Für damit verbundenen Entfernungen benötigt man keine 198 Liter Diesel, die die insgesamt drei Tanks des Landys fassen und auch keine 120 Liter Wasser, die in zwei weiteren Tanks an Bord sind. Zwei 5kg-Gasflaschen hängen gesichert außen dran. Aber alles will ja geprüft und ausprobiert sein. Dass sich das Leben in Afrika draußen abspielt, ist ein häufig kolportierter Spruch; da es überwiegend warm und trocken ist, wurde im Landy als Campingfahrzeug mit seinem Hochstell-Zeltdach darauf verzichtet, eine kleine Küche unterzubringen. Eine Extra-Heizung hat er und braucht er nicht.
Kochen, essen und abspülen findet eben draußen statt. Als Kocher fungiert eine Gasflasche mit aufgeschraubtem Metallteller, auf dem ein Topf oder Pfanne Platz finden. Kein Problem, als Wok-Fan bin ich mit One-Pot-Meals vertraut. Als Tisch dienen robuste, übereinander gestapelte Materialkisten, in denen sich Kochgeschirr und Lebensmittel befinden. Auf den Campsites finden sich zumeist so genannte Ablution Blocks mit Spülbecken; beim freien Stehen hilft eine Kunststoff-Faltschüssel beim Abspülen unter freiem Himmel.
Die Kraft, die man braucht. Das Essen dazu. Mehr nicht.

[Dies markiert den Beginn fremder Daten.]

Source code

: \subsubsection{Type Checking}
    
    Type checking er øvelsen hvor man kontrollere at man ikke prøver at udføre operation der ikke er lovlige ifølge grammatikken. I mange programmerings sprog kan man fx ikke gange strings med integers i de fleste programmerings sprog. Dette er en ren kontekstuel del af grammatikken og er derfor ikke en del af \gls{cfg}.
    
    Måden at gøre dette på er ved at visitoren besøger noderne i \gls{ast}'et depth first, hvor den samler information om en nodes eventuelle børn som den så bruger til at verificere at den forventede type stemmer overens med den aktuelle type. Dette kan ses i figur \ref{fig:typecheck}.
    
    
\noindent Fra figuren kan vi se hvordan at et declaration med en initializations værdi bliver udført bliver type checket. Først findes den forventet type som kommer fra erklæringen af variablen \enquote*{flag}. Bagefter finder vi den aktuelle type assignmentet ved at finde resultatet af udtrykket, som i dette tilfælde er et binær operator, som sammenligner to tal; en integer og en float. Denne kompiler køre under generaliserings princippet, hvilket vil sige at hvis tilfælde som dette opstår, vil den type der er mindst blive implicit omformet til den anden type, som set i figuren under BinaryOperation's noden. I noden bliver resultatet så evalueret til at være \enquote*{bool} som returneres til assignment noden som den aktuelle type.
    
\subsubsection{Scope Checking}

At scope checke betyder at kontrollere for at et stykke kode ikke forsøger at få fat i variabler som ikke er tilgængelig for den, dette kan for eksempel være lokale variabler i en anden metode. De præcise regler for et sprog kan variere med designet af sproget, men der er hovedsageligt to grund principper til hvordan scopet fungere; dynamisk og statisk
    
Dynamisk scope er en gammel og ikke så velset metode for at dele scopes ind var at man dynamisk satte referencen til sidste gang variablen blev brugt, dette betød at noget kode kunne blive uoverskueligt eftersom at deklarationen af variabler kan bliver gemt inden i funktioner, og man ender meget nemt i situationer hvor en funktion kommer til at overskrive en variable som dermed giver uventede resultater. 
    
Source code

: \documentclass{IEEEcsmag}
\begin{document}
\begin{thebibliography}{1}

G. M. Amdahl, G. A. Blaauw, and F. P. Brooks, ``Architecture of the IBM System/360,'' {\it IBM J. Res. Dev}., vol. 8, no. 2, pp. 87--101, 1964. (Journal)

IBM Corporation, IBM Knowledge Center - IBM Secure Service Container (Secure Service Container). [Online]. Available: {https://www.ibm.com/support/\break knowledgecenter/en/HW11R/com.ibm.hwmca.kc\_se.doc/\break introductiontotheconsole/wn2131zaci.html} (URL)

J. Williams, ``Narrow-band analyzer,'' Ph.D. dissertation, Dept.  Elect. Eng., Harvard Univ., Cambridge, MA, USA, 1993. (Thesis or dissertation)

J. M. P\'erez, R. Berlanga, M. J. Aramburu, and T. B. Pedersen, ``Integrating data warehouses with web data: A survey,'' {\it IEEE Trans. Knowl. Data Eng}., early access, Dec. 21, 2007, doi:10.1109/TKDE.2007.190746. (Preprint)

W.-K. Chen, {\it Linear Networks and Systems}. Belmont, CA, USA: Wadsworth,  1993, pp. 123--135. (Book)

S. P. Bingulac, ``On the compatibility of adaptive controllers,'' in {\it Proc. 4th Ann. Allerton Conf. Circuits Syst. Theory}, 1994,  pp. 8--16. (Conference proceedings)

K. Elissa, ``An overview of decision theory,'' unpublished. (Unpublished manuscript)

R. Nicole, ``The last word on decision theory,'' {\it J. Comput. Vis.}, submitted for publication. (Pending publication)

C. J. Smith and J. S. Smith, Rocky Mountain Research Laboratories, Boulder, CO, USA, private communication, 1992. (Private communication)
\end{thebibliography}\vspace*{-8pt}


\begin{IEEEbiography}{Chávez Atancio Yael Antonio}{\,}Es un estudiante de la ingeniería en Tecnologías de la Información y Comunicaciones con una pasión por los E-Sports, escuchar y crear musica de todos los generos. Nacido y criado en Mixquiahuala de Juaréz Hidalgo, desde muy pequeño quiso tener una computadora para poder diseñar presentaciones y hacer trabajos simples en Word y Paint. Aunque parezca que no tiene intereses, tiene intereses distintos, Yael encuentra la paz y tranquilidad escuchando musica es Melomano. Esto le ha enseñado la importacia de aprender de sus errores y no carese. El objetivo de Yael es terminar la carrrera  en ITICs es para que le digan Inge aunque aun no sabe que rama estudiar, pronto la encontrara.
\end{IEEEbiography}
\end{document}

Folge von all dem: Im Landy entsteht jede Menge Stauraum für Klamotten, Camping- und Outdoor-Equipment, Sport- und Wanderausrüstung, Werkzeug, Ersatzteile… Wie beengt und mit wie wenig Stauraum ausgestattet ist dagegen die Wohnkabine des Ford Rangers, der in Deutschland steht. Aber der muss ja auch das Wetter europäischer Klima- und Vegetationszonen von der Algarve bis zum Nordkap abkönnen – also hat er Kocher, Spüle und Dieselheizung quasi indoors.
Bei diesen Touren merke ich auch immer wieder, dass es (Leistungs-)Sport zwar seit den antiken Griechen (oder noch früher) gibt, aber eigentlich eine Sache des modernen Büro-Angestellten-Zeitalters ist… Bauern und Handwerker haben früher für so was keine Zeit oder Kraft mehr gehabt.
Surrogataktivität Sport
Auf Tour zählt ähnlich auch nur die Kraftanstrengung, die man gerade braucht und das Essen, was man gerade bekommt bzw. bei sich hat. Da sind keine geordneten, zielorientierten Trainings- und Ernährungspläne drin… bzw. es kostet einiges an organisatorischen und logistischen Anstrengungen, diese beizubehalten.
Der Unabomber in seiner Log Cabin in Montana hat Sport „Surrogataktivitäten“ genannt – Ersatztätigkeiten, die man unternimmt, weil das eigentliche Leben entfremdet ist… Und seltsam, auf Tour in Wildnis & Wüste habe ich nie das Bedürfnis nach Sport etc.; man hat so viel mit Organisation, Planung, Logistik (Strom, Wasser u.a.), Navigation, Orientierung, sich permanent ändernden Bedingungen und Umständen etc. zu tun, dass für anderes kaum Raum bleibt… Man hat so viel mit dem Sein an sich zu tun. Deswegen ist eine solche Reise auch nie ein Urlaub.